Unlock Your Heart VIII: Reunion (2)



Mengabaikan tingkah konyol keluarganya, Manuel memandangi wajah Della yang justru tampak tertarik dengan pemandangan itu. Senyum menarik otot-otot wajahnya, seolah ia sedang melihat bentangan salju setelah seumur hidup tinggal di negara tropis.

"Aku tidak menyangka kau akan datang."

Tersentak, Della menoleh dengan kedua alis terangkat. Lupa kalau masih ada Manuel di ruangan itu. Untuk mengalihkan keterkejutannya, ia menyentuh pita yang mengikat rambutnya. Benda cantik yang tidak bisa ia kenakan ke kantor.

"Sulit untuk menolak undangan Bu Rachel."

"Apa kau tahu tujuan Mam─Ibuku mengundangmu?"

"Untuk makan malam."

Manuel tersenyum simpul. "Ibuku menyukaimu. Setiap ada kesempatan, Mammiel selalu membicarakanmu. Betapa senangnya kalau Della adalah anaknya. Atau setidaknya menjadi menantunya. Dan hal semacam itu."

Kerutan samar muncul di kedua alis Della.

"Kau tahu ke mana arahnya?" tanya Manuel retorik. "Pernikahan. Ibuku ingin menjodohkan kita. Mengundangmu makan malam adalah salah satu langkah pentingnya."

"Kurasa itu cuma ungkapan seorang ibu yang ingin memiliki anak perempuan."

"Naif." Bibir Manuel semakin menipis karena senyum. "Tapi aku tidak keberatan dengan niat Ibuku."

Bibir Della mengerucut turun. "Maaf. Tapi aku keberatan," ucapnya sambil mengangkat tangan seperti sedang mengajukan pendapat saat rapat. "Sudah ada seseorang yang kusukai."

Senyum Manuel menjelma tawa. "Aku tahu. Antonio, kan?"

Otomatis, Della tersipu dengan kedua pipi  memerah.

"Untuk yang satu itu, kurasa kau harus berjuang lebih keras."

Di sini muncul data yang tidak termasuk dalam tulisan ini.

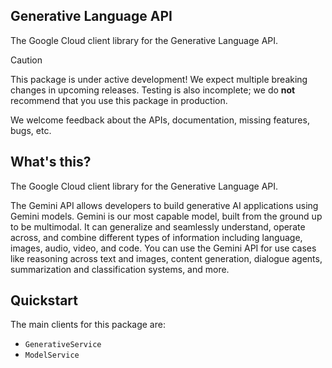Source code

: ## Generative Language API

The Google Cloud client library for the Generative Language API.

<!-- Code generated by sidekick. DO NOT EDIT. -->

> [!CAUTION]
> This package is under active development! We expect multiple breaking changes
> in upcoming releases. Testing is also incomplete; we do **not** recommend that
> you use this package in production.

We welcome feedback about the APIs, documentation, missing features, bugs, etc.

## What's this?

The Google Cloud client library for the Generative Language API.

The Gemini API allows developers to build generative AI applications using
Gemini models. Gemini is our most capable model, built from the ground up
to be multimodal. It can generalize and seamlessly understand, operate
across, and combine different types of information including language,
images, audio, video, and code. You can use the Gemini API for use cases
like reasoning across text and images, content generation, dialogue
agents, summarization and classification systems, and more.

## Quickstart

The main clients for this package are:

- `GenerativeService`
- `ModelService`
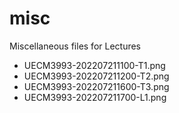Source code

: # misc

Miscellaneous files for Lectures

* UECM3993-202207211100-T1.png
* UECM3993-202207211200-T2.png
* UECM3993-202207211600-T3.png
* UECM3993-202207211700-L1.png
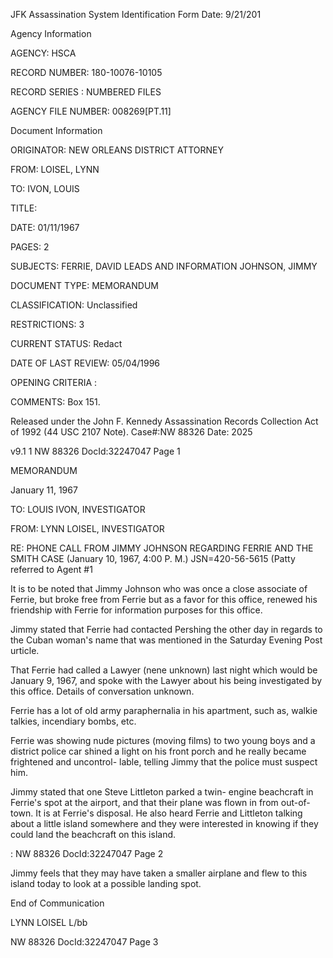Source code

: JFK Assassination System
Identification Form Date: 9/21/201

Agency Information

AGENCY: HSCA

RECORD NUMBER: 180-10076-10105

RECORD SERIES : NUMBERED FILES

AGENCY FILE NUMBER: 008269[PT.11]

Document Information

ORIGINATOR: NEW ORLEANS DISTRICT ATTORNEY

FROM: LOISEL, LYNN

TO: IVON, LOUIS

TITLE:

DATE: 01/11/1967

PAGES: 2

SUBJECTS: FERRIE, DAVID
LEADS AND INFORMATION
JOHNSON, JIMMY

DOCUMENT TYPE: MEMORANDUM

CLASSIFICATION: Unclassified

RESTRICTIONS: 3

CURRENT STATUS: Redact

DATE OF LAST REVIEW: 05/04/1996

OPENING CRITERIA :

COMMENTS: Box 151.

Released under the John F. Kennedy
Assassination Records Collection Act of
1992 (44 USC 2107 Note). Case#:NW
88326 Date: 2025

v9.1 1
NW 88326 DocId:32247047 Page 1

MEMORANDUM

January 11, 1967

TO: LOUIS IVON, INVESTIGATOR

FROM: LYNN LOISEL, INVESTIGATOR

RE: PHONE CALL FROM JIMMY JOHNSON REGARDING FERRIE AND
THE SMITH CASE (January 10, 1967, 4:00 P. M.)
JSN=420-56-5615
(Patty referred to Agent #1

It is to be noted that Jimmy Johnson who was once a
close associate of Ferrie, but broke free from Ferrie but as a
favor for this office, renewed his friendship with Ferrie for
information purposes for this office.

Jimmy stated that Ferrie had contacted Pershing the
other day in regards to the Cuban woman's name that was
mentioned in the Saturday Evening Post urticle.

That Ferrie had called a Lawyer (nene unknown) last
night which would be January 9, 1967, and spoke with the
Lawyer about his being investigated by this office. Details
of conversation unknown.

Ferrie has a lot of old army paraphernalia in his
apartment, such as, walkie talkies, incendiary bombs, etc.

Ferrie was showing nude pictures (moving films)
to two young boys and a district police car shined a light on
his front porch and he really became frightened and uncontrol-
lable, telling Jimmy that the police must suspect him.

Jimmy stated that one Steve Littleton parked a twin-
engine beachcraft in Ferrie's spot at the airport, and that
their plane was flown in from out-of-town. It is at Ferrie's
disposal. He also heard Ferrie and Littleton talking about a
little island somewhere and they were interested in knowing if
they could land the beachcraft on this island.

:
NW 88326 DocId:32247047 Page 2

Jimmy feels that they may have taken a smaller
airplane and flew to this island today to look at a possible
landing spot.

End of Communication

LYNN LOISEL
L/bb

NW 88326 DocId:32247047 Page 3
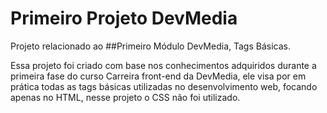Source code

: # Primeiro Projeto DevMedia

Projeto relacionado ao ##Primeiro Módulo DevMedia, Tags Básicas.

Essa projeto foi criado com base nos conhecimentos adquiridos durante a primeira fase do curso Carreira front-end da DevMedia, ele visa por em prática todas as tags básicas utilizadas no desenvolvimento web, focando apenas no HTML, nesse projeto o CSS não foi utilizado.
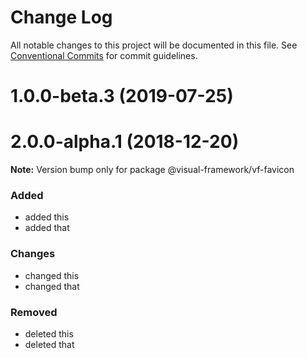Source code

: # Change Log

All notable changes to this project will be documented in this file.
See [Conventional Commits](https://conventionalcommits.org) for commit guidelines.

# 1.0.0-beta.3 (2019-07-25)



# 2.0.0-alpha.1 (2018-12-20)

**Note:** Version bump only for package @visual-framework/vf-favicon





### Added
- added this
- added that

### Changes

- changed this
- changed that

### Removed

- deleted this
- deleted that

Lekat-lekat, Della menatap wajah Manuel. "Memang kenapa?"

Menghindar, Manuel malah mengalihkan pandangan pada panci-panci yang tergantung di dinding. Sepasang netranya bergetar karena teringat pada hal tragis yang pernah disaksikannya di masa lalu. "Mungkin saja hatinya masih terkunci rapat untuk apa pun yang berkaitan dengan  afeksi."

"Kalau begitu, aku tinggal menemukan kunci untuk membuka hatinya."

"Semangat yang bagus."

Della tersenyum berterimakasih.

"Sambil menunggu, mau menata ayam panggang ke piring saji?" tawar Manuel. "Ibuku memang sengaja meninggalkan kita agar bisa berduaan. Sekaligus ingin menginterogasi Miguel yang ternyata sudah mengenalmu."

Begitu Della mengangguk, Manuel melangkah ke lemari kayu di sudut ruangan. Lelaki itu kembali dengan sebuah piring berbentuk heksagon dengan lebar tiga puluh sentimeter.

"Bagaimana kalian saling mengenal?" Manuel mulai mengiris-iris lemon yang akam digunakan sebagai garnish. "Kau dan Miguel."

"Aku mengenalnya di kampus."

"Memangnya kau juga kuliah hukum? Bukannya lulusan ekonomi?"

"Kami sama-sama anggota klub pecinta alam."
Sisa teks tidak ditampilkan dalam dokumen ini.